What is needed:
Copy every record verbatim but exclude the pictures.

Input data:
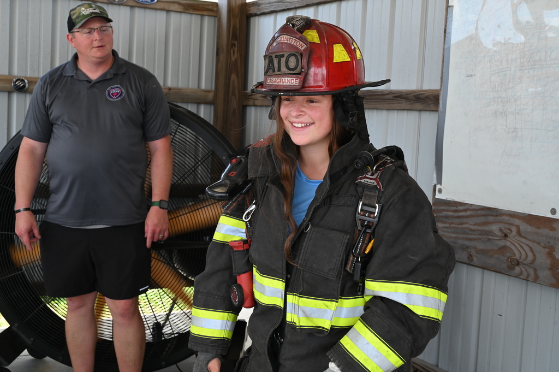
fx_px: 729
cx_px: 280
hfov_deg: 41.9
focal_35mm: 47
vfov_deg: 28.6
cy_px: 186
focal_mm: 47
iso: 800
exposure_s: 1/250
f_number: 8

Written reply:
fx_px: 729
cx_px: 280
hfov_deg: 41.9
focal_35mm: 47
vfov_deg: 28.6
cy_px: 186
focal_mm: 47
iso: 800
exposure_s: 1/250
f_number: 8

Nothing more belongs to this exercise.